Levey-Jennings plots can be critical in tracking all cytometer performance parameters including detector efficiency, background, rCVs, and PMT voltages day-to-day.

The Art of Flow Cytometer Cleaning

Flow cytometers are very robust instruments, as long as they are cleaned and well maintained. Cells, DNA and protein can all be sticky, and residual build-up over time can create clogs and disrupt the flow stream. It is always good practice to filter samples before loading on the cytometer to remove cell clumps, however even with this step, cleaning the instrument is critical. A five-minute rinse with FACS Clean (1% bleach), FACS rinse (Detergent) followed by a long rinse in deionized water is typically used, and even during an experimental run, rinsing with FACS Rinse can help prevent clogs, especially with sticky samples or tissue preparations. As part of daily maintenance, keeping the SIP in a sample tube with water will also help ensure that sale crystals do not form that could lead to clogging.

It is important to rinse well with water after a bleach wash since residual bleach can reduce fluorescent signals from conjugates. We also recommend extended washing after the acquisition of samples using DAPI, PI, or 7AAD. Never use DMSO or similar solvents to wash an instrument since these may damage the flow cell.

A dirty cytometer can generate noisy data, so a long system clean should be employed once a week- this process can take as long as 2 hours for some instruments. Deep cleaning protocols have also been developed that flush out the fluidics system with strong oxidizing solutions such as 50mM sodium hydroxide, 70mM sodium hypochlorite, followed by and acidic solution such as 10mM acetic acid, and a final long flush with deionized water and sheath fluid.

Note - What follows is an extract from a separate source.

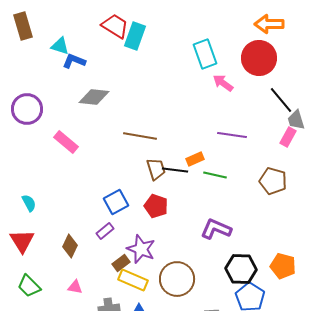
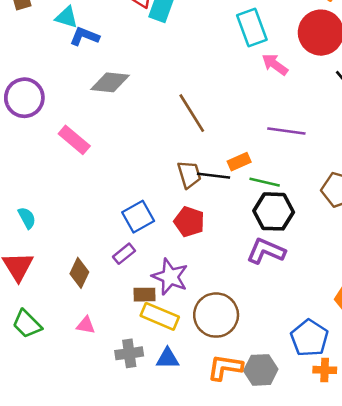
brown line: (140, 136) -> (192, 113), moved, turned 48
brown rectangle: (121, 263) -> (144, 295), turned 36
black hexagon: (241, 269) -> (274, 211), moved

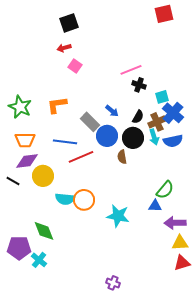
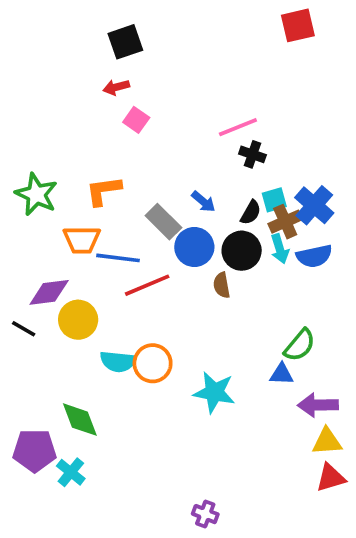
cyan square: (162, 97) -> (274, 200), moved
orange trapezoid: (25, 140) -> (82, 240), moved

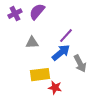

This type of clean can dislodge and flush our cellular debris and particles that are not removed even during the long clean process.

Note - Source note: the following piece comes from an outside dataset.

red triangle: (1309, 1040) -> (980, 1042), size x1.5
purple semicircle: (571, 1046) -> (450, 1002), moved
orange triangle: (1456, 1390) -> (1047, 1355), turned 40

If lines become contaminated, particularly those of cell sorters, then decontamination can be achieved using a fresh1% hydrogen peroxide solution, 1% sodium hypochlorite or 70-80% ethanol, followed by deionized water.

Final Thoughts

Robust instrument maintenance needs to be carefully planned and processes strictly adhered. Investing time in training to ensure consistency in these practices between labs and personnel will pay off in mitigating instrument performance issues. Daily maintenance can be supported using calibrated beads such as Beckton Dickenson’s CS&T beads, that help ensure any issues are detected before sample runs and enable Levey-Jennings plots to track drift in instrument performance over time. Since high-quality clinical flow cytometry can only be achieved on well-maintained instrumentation, investing time, effort and best practices to all aspects of instrument set up and maintenance are essential to any clinical flow cytometry lab.